The market reaction is so incredibly short-sighted, Dr. Strangemarket calls it "Die Another Quarter". Right now everyone is chasing this quarter's returns and this quarter's returns only. So the market is only looking at June. Wait, wouldn't a September rate hike reverse all of this quarter's gains and more? Doesn't matter to this market. Squeeze out a few more percentage points this quarter, and worry about September later. Sell stocks and take profits when the May, June, July and August jobs reports indicate the rate hike is finally about to hit.
But is everyone is thinking that same thing, who will buy when everyone decides it's time to sell? This is what market crashes are made of. Dr. Strangemarket reminds you: your stop-losses will not save you if no buyer can be found at your stop-loss price during a rapid market decline. Ask forex traders who were short the Swiss franc in January how their stop-losses worked out for them when Switzerland de-linked the franc from the euro.
Finally, in light of today's market moves, Dr. Strangemarket has an idea for an extreme contrarian bet: What if the Fed decides the best way to begin raising rates is to surprise everyone and make the first move in June now that almost nobody is expecting it? Yellen just warned that the stock market appears overvalued, after all. The Fed doves will be alarmed, but if Yellen lines up with the Fed hawks...I'm just sayin'.
The way to play a bet on this move is to wait until the week before or the day before the June Fed meeting, and buy up some dirt-cheap S&P 500 (SPY) June put options, which expire two days after the Fed meeting. With so little time on them, and so little expectation of a rate hike, those options will be VERY cheap.

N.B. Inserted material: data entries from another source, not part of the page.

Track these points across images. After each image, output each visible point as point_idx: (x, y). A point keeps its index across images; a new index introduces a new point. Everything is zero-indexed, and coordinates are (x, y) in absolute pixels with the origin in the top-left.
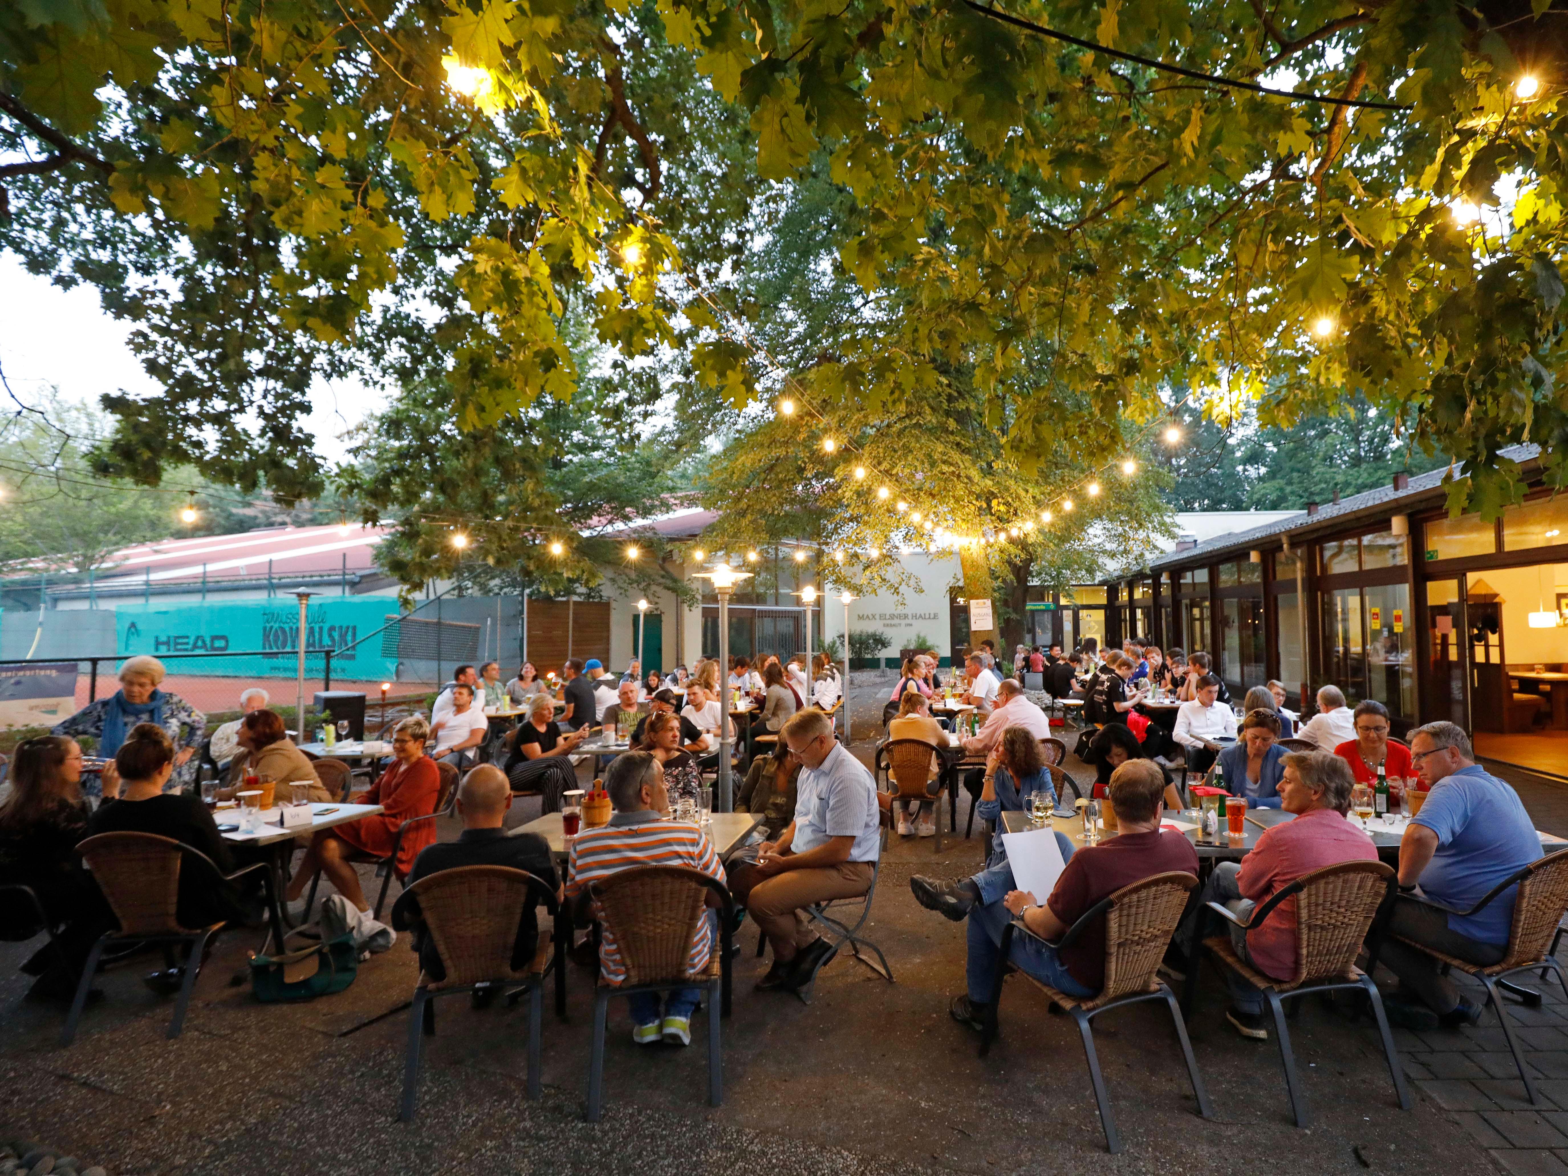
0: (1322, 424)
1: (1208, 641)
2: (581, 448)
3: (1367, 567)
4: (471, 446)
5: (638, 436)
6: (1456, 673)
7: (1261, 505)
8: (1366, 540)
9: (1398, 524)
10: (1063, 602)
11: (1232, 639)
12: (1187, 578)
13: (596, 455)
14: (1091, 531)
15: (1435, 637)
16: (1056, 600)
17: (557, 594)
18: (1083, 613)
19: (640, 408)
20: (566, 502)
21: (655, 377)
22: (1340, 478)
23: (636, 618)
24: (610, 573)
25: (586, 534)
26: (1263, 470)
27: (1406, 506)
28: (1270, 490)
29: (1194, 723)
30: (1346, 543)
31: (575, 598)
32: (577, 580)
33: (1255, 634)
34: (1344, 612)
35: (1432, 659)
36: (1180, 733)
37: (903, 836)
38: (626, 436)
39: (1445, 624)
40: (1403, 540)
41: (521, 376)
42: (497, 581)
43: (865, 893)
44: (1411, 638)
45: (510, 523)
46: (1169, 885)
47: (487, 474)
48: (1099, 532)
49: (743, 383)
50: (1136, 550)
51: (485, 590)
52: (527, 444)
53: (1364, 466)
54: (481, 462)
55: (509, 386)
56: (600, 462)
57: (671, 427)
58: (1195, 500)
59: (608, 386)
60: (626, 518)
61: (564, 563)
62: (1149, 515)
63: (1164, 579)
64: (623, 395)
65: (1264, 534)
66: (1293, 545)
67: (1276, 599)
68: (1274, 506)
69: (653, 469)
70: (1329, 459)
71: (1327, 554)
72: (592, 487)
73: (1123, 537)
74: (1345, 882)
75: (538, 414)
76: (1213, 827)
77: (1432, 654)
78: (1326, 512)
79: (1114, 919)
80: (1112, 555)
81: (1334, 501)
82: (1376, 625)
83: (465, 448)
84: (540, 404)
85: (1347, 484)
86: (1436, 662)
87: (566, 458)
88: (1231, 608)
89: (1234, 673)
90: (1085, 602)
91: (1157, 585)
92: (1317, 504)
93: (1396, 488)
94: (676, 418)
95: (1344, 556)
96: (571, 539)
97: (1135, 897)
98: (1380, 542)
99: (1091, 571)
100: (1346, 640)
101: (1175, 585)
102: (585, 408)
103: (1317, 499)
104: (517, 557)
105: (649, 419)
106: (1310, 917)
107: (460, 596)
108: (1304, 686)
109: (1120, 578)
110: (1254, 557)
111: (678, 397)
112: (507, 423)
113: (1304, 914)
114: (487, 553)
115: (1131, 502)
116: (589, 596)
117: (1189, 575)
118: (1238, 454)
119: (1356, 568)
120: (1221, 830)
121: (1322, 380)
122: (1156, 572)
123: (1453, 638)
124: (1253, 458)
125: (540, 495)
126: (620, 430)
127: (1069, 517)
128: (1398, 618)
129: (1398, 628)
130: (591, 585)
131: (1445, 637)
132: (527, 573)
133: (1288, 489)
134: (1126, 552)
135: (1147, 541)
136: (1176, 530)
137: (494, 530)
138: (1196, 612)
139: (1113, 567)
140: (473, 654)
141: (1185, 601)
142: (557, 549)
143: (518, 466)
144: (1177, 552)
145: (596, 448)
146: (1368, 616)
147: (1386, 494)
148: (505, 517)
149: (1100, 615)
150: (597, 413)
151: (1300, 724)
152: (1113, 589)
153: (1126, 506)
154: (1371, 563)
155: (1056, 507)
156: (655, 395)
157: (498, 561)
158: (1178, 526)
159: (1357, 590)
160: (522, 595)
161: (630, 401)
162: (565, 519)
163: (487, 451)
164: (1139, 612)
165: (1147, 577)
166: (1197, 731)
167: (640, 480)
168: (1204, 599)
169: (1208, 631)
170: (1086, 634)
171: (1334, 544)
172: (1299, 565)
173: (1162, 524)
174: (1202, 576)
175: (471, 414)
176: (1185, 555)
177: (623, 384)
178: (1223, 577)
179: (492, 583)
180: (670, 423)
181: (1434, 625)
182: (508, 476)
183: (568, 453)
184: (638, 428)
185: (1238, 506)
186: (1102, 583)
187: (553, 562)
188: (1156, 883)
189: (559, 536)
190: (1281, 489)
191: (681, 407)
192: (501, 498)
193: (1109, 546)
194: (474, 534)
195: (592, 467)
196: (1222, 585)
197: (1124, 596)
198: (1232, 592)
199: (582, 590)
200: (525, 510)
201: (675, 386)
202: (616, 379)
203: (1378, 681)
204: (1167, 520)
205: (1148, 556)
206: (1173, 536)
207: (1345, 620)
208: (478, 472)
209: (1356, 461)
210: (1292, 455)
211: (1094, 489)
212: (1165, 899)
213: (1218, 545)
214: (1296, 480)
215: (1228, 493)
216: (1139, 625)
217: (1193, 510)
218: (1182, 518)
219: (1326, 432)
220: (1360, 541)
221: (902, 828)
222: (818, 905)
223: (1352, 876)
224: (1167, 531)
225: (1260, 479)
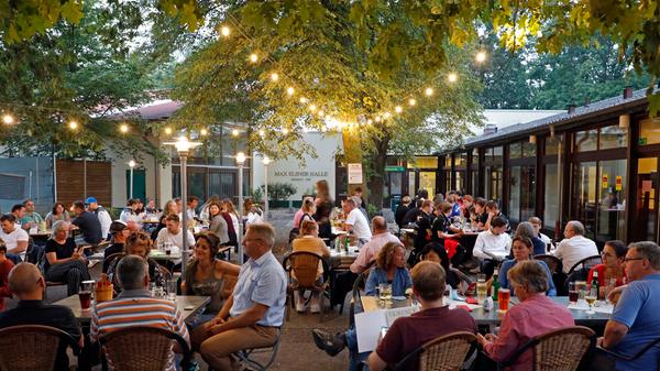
0: (583, 53)
1: (500, 194)
2: (89, 57)
3: (602, 148)
4: (13, 55)
5: (127, 50)
6: (652, 217)
7: (541, 106)
8: (604, 130)
9: (623, 120)
10: (409, 166)
11: (516, 193)
12: (489, 153)
13: (99, 62)
14: (429, 120)
15: (641, 194)
16: (405, 165)
17: (76, 156)
18: (422, 174)
19: (127, 31)
20: (79, 94)
21: (138, 9)
22: (591, 90)
23: (128, 171)
24: (110, 142)
25: (94, 116)
26: (543, 83)
27: (630, 109)
28: (546, 96)
29: (487, 245)
30: (591, 132)
31: (88, 159)
32: (88, 147)
33: (531, 190)
34: (586, 176)
35: (638, 207)
36: (477, 250)
37: (299, 312)
38: (118, 49)
39: (647, 186)
40: (627, 131)
41: (45, 7)
42: (35, 147)
43: (273, 345)
44: (626, 193)
45: (41, 108)
46: (458, 340)
47: (25, 74)
48: (434, 121)
49: (195, 12)
50: (457, 133)
51: (29, 154)
52: (52, 54)
53: (607, 82)
54: (21, 66)
55: (37, 13)
56: (102, 67)
57: (149, 43)
58: (498, 101)
59: (106, 15)
60: (120, 106)
61: (79, 135)
62: (466, 110)
63: (475, 153)
64: (116, 21)
65: (540, 124)
66: (557, 133)
67: (544, 167)
68: (549, 107)
69: (138, 73)
70: (585, 77)
71: (578, 139)
72: (97, 84)
73: (448, 125)
74: (565, 339)
75: (57, 34)
76: (490, 308)
77: (638, 203)
78: (580, 111)
79: (424, 358)
80: (441, 136)
81: (585, 105)
82: (605, 185)
83: (9, 57)
84: (59, 27)
85: (596, 94)
86: (641, 209)
87: (78, 65)
88: (516, 172)
89: (515, 214)
90: (423, 167)
91: (470, 157)
92: (575, 106)
93: (625, 98)
94: (152, 38)
95: (589, 140)
96: (81, 119)
97: (437, 347)
98: (613, 132)
99: (428, 147)
100: (586, 195)
101: (482, 158)
102: (90, 30)
103: (576, 103)
104: (48, 131)
105: (134, 38)
106: (542, 359)
107: (11, 156)
108: (558, 223)
109: (447, 151)
110: (532, 139)
111: (153, 23)
112: (38, 39)
113: (539, 358)
114: (26, 128)
115: (454, 101)
116: (97, 157)
117: (491, 150)
118: (528, 72)
119: (595, 149)
120: (494, 309)
121: (578, 23)
122: (469, 148)
123: (652, 195)
124: (537, 75)
125: (62, 89)
126: (115, 46)
127: (413, 110)
128: (619, 181)
129: (618, 188)
130: (98, 150)
131: (647, 194)
132: (54, 141)
133: (558, 96)
134: (450, 134)
135: (464, 128)
136: (483, 121)
137: (31, 112)
138: (494, 174)
139: (442, 143)
140: (21, 194)
141: (488, 168)
142: (73, 125)
143: (46, 69)
144: (484, 136)
145: (99, 58)
146: (601, 179)
147: (619, 100)
148: (38, 104)
149: (433, 175)
150: (99, 33)
151: (552, 246)
152: (441, 158)
153: (451, 104)
154: (605, 145)
155: (404, 103)
156: (138, 22)
157: (35, 134)
158: (484, 118)
159: (595, 163)
160: (52, 156)
161: (120, 25)
162: (79, 106)
163: (24, 59)
164: (458, 174)
165: (463, 151)
166: (487, 250)
167: (129, 80)
168: (499, 166)
169: (500, 187)
170: (422, 187)
171: (583, 132)
172: (560, 145)
173: (475, 116)
174: (499, 151)
175: (12, 31)
176: (489, 137)
177: (115, 14)
178: (513, 153)
179: (32, 148)
180: (148, 41)
181: (641, 186)
182: (38, 75)
183: (80, 61)
184: (127, 43)
185: (525, 107)
186: (435, 155)
187: (71, 134)
188: (451, 338)
189: (75, 117)
190: (554, 96)
191: (155, 30)
192: (36, 91)
193: (440, 130)
194: (17, 115)
195: (97, 71)
196: (511, 158)
197: (449, 164)
198: (516, 162)
199: (92, 153)
200: (52, 100)
201: (151, 16)
202: (111, 10)
203: (604, 221)
204: (478, 114)
205: (465, 137)
206: (481, 125)
207: (586, 182)
208: (19, 73)
209: (603, 78)
210: (561, 73)
211: (429, 92)
212: (456, 348)
213: (510, 131)
214: (564, 90)
215: (519, 98)
216: (458, 182)
217: (496, 108)
218: (487, 113)
219: (585, 59)
220: (599, 131)
221: (299, 307)
222: (244, 351)
223: (569, 335)
224: (478, 122)
225: (541, 88)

The mainstream discussion will just be about what kind of guidance or hints the Fed will give about September and beyond. An actual June hike will roil the stock market, and those puts could produce a very big payoff in a very short amount of time.
Hey, it's just an idea. You even have a month to think about it. Do your own research and decide for yourself. Don't risk too much money on an outside shot like this one. An option is like a bet. Only bet what you can afford to lose. Stay safe out there.